O Itamaraty afirmou, em nota, que as autoridades sanitárias do Brasil e da Índia estão em contato para viabilizar a importação da vacina: “Como ocorreu em outras ocasiões, a Embaixada do Brasil em Nova Déli está facilitando o diálogo entre as partes para a pronta conclusão das negociações”.

As doses que viriam para o Brasil não fazem parte do contrato assinado no ano passado entre a AstraZeneca e o governo federal, que permanece sem alterações. O documento prevê a compra de 100,4 milhões de doses de insumo farmacêutico ativo da vacina, além de uma licença à Fiocruz para a produção, distribuição e comercialização do imunizante. A expectativa é que sejam entregues 15 milhões de doses em janeiro, 15 milhões em fevereiro e o restante até julho de 2021.

Pressão política

O primeiro-ministro indiano, o ultranacionalista Narendra Modi, esteve à frente da aprovação de uso emergencial, divulgada ontem, da vacina Covaxin, a primeira produzida no país, em uma parceria do governo com um laboratório particular. Parte da comunidade científica e políticos de oposição protestaram contra a autorização dada ao imunizante, já que sua taxa de eficácia, bem como potenciais efeitos colaterais, ainda são desconhecidos.

— É um imunizante cuja fase três de testes ainda está no início e lida com poucos voluntários — analisa Flávio Guimarães da Fonseca, virologista do Centro de Tecnologia de Vacinas e pesquisador do Departamento de Microbiologia da UFMG. — Há cada vez mais dificuldades em fazer avaliações técnicas dos imunizantes, já que estão sendo desenvolvidos de um modo muito veloz. Mas o contexto indiano já mostra, em uma análise mais ampla, como o Brasil está ficando para trás. Investimos muito na vacina de Oxford, que perdeu espaço para suas concorrentes diante de erros registrados em testes.

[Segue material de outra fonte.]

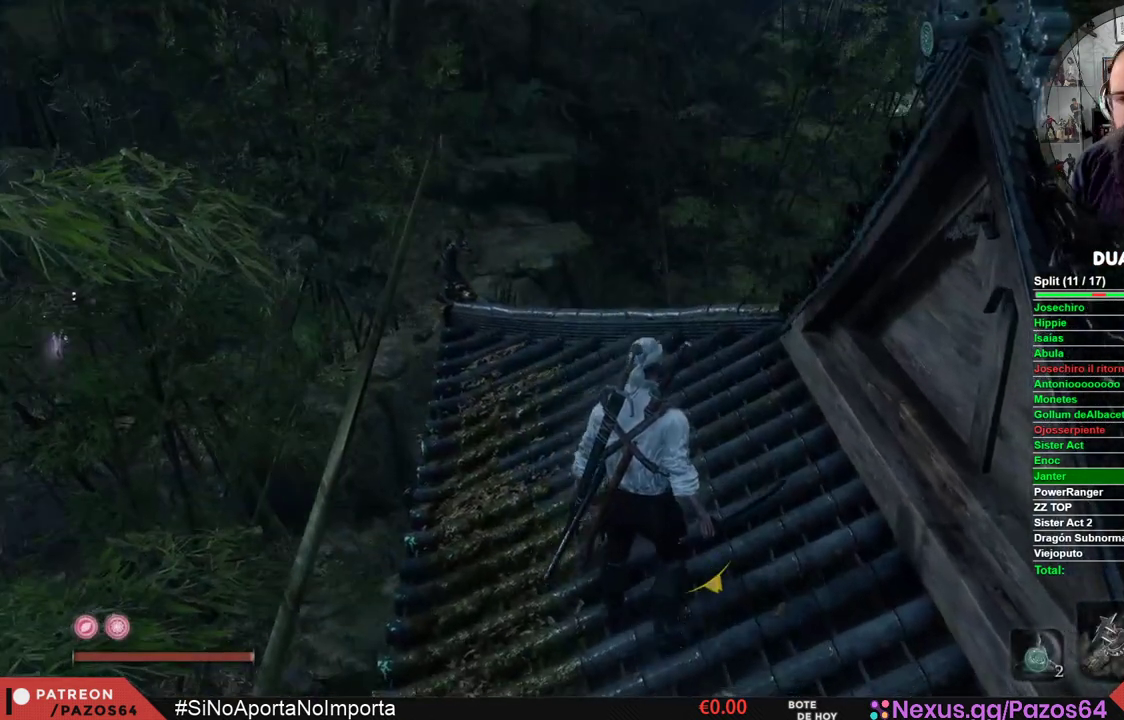
{"buttons": [], "left_stick": "up", "right_stick": "center", "events": [[250, "right_stick", "down-right"], [400, "right_stick", "center"]]}
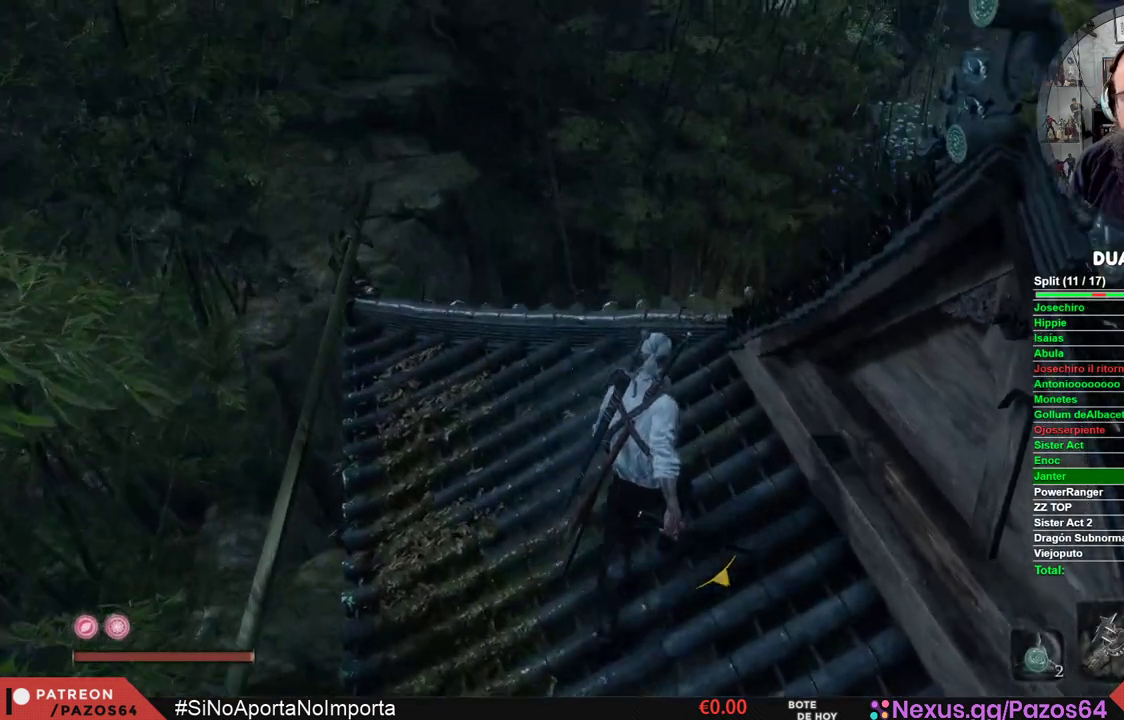
{"buttons": [], "left_stick": "center", "right_stick": "center", "events": [[250, "left_stick", "center"]]}
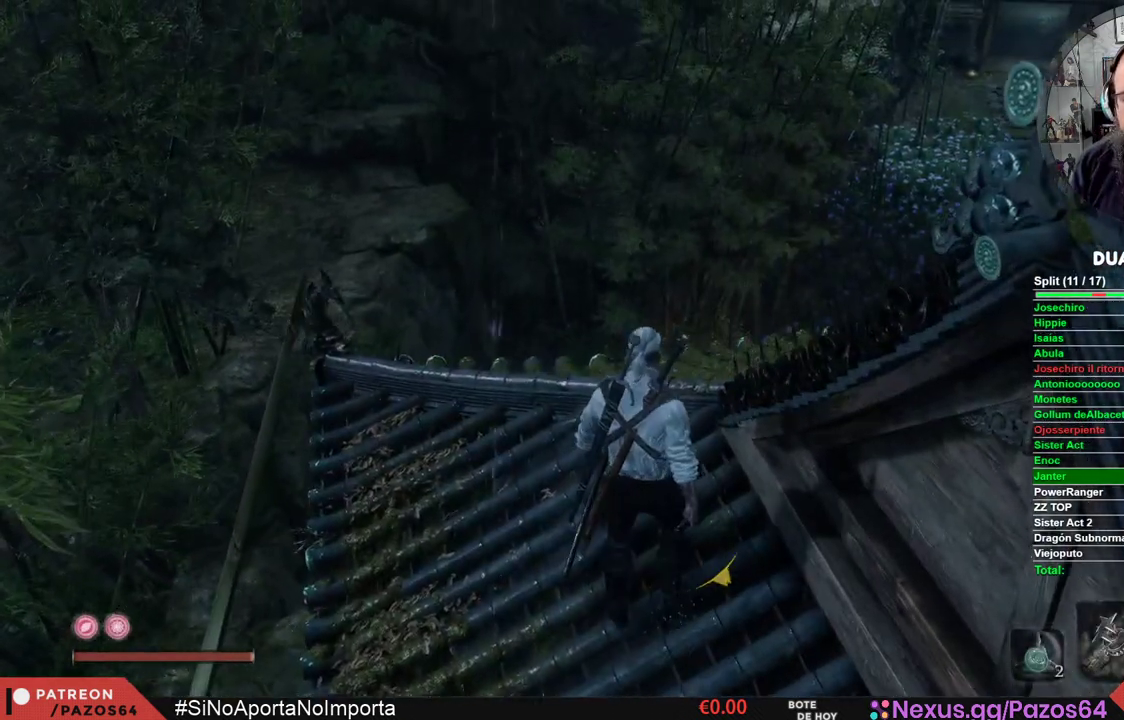
{"buttons": [], "left_stick": "center", "right_stick": "down", "events": [[200, "DPAD_UP", "down"], [317, "DPAD_UP", "up"], [483, "right_stick", "down"]]}
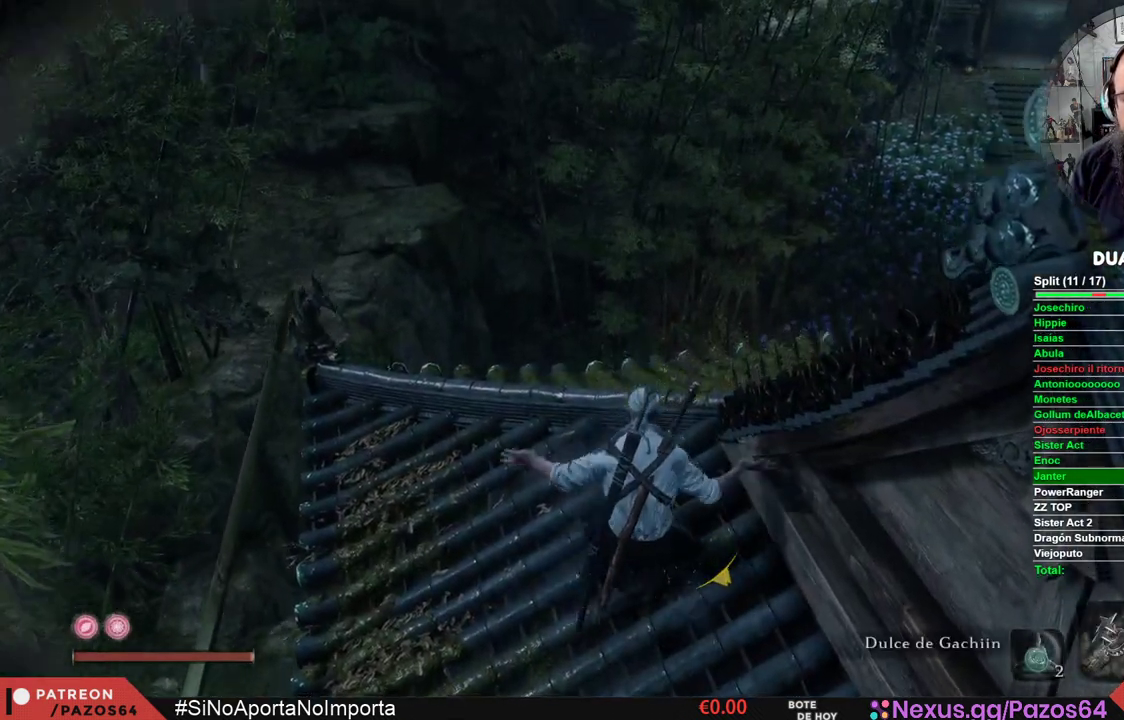
{"buttons": [], "left_stick": "center", "right_stick": "center", "events": [[83, "right_stick", "center"], [367, "right_stick", "down"], [483, "right_stick", "center"]]}
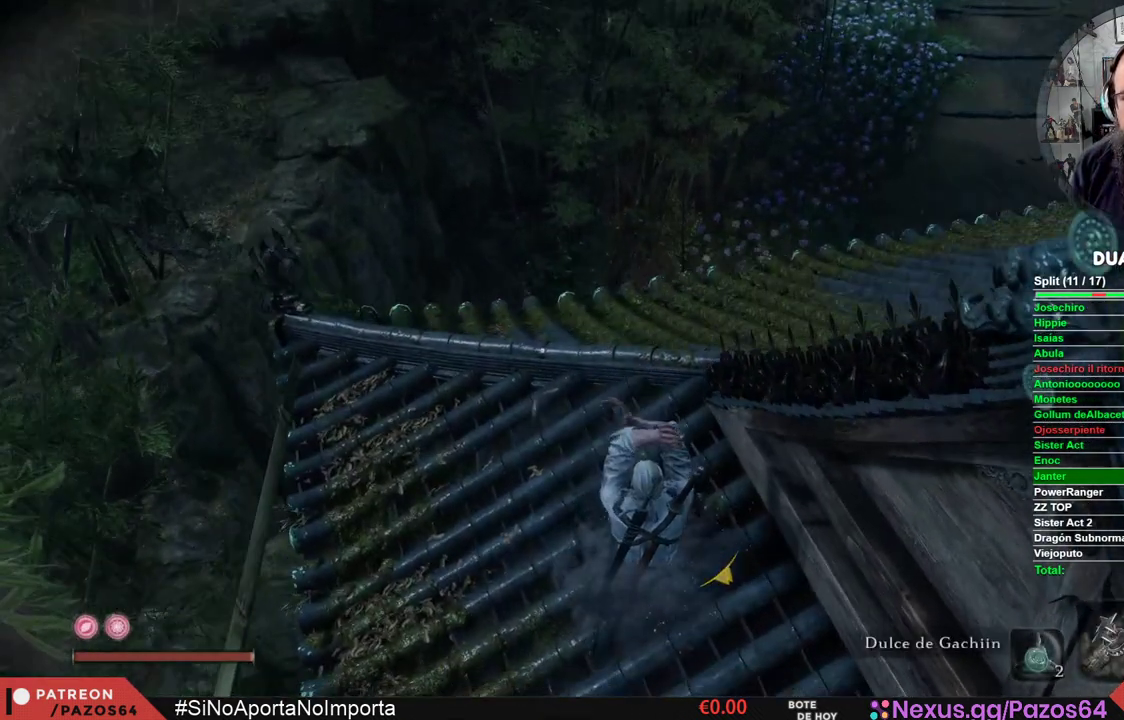
{"buttons": [], "left_stick": "center", "right_stick": "center", "events": [[283, "right_stick", "right"], [417, "right_stick", "center"]]}
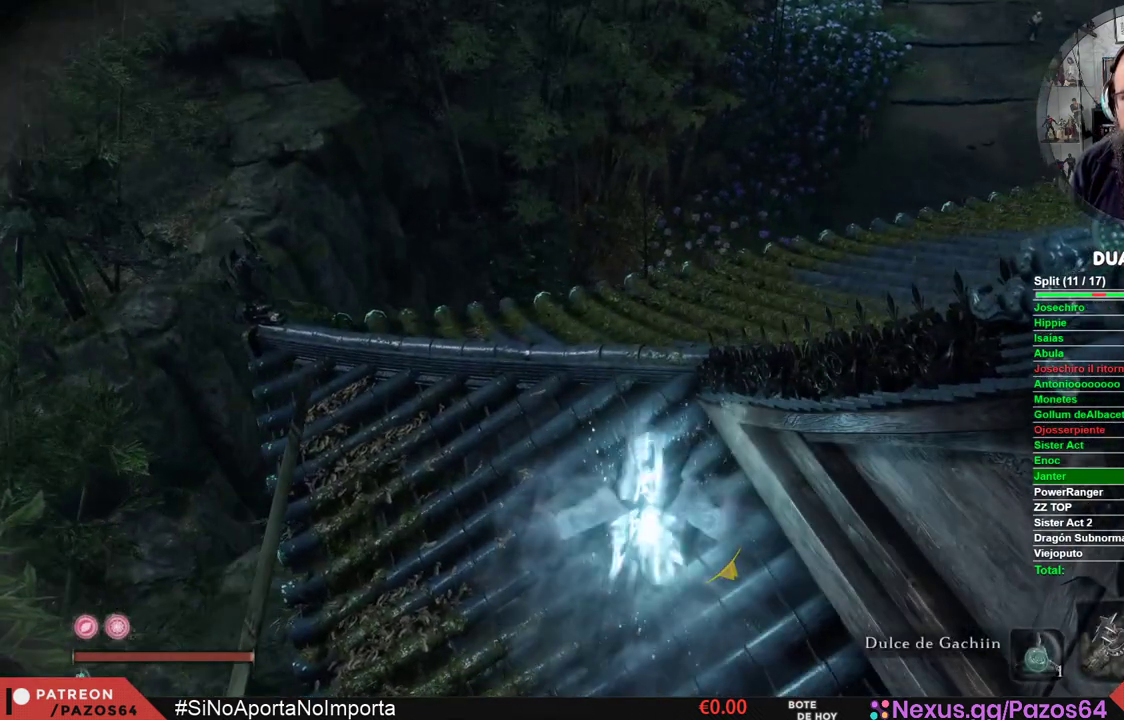
{"buttons": [], "left_stick": "center", "right_stick": "center", "events": []}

Pesquisador da Escola Paulista de Medicina da Unifesp, Gabriel Maisonnave avalia que o ritmo de imunização em todos os países está muito lento, o que pode atrasar ainda mais a chegada de vacinas ao Brasil:

— Somos um grande campo de teste para a AstraZeneca, a CoronaVac e a Janssen (vacina desenvolvida pela Johnson & Johnson), mas suas fabricantes se queixam da burocracia do governo e de sua falta de iniciativa para fazer aquisições de produtos em larga escala.

Uma comitiva da Associação Brasileira das Clínicas de Vacinas (ABCVAC) viajou ontem a e Hyderabad, no Sul da Índia, para conhecer a fábrica da Bharat Biotrech, empresa que está desenvolvendo a Covaxin. A entidade articula a compra de 5 milhões de doses, que devem chegar ao mercado brasileiro em março, “a depender dos trâmites das agências reguladoras”, como a Anvisa.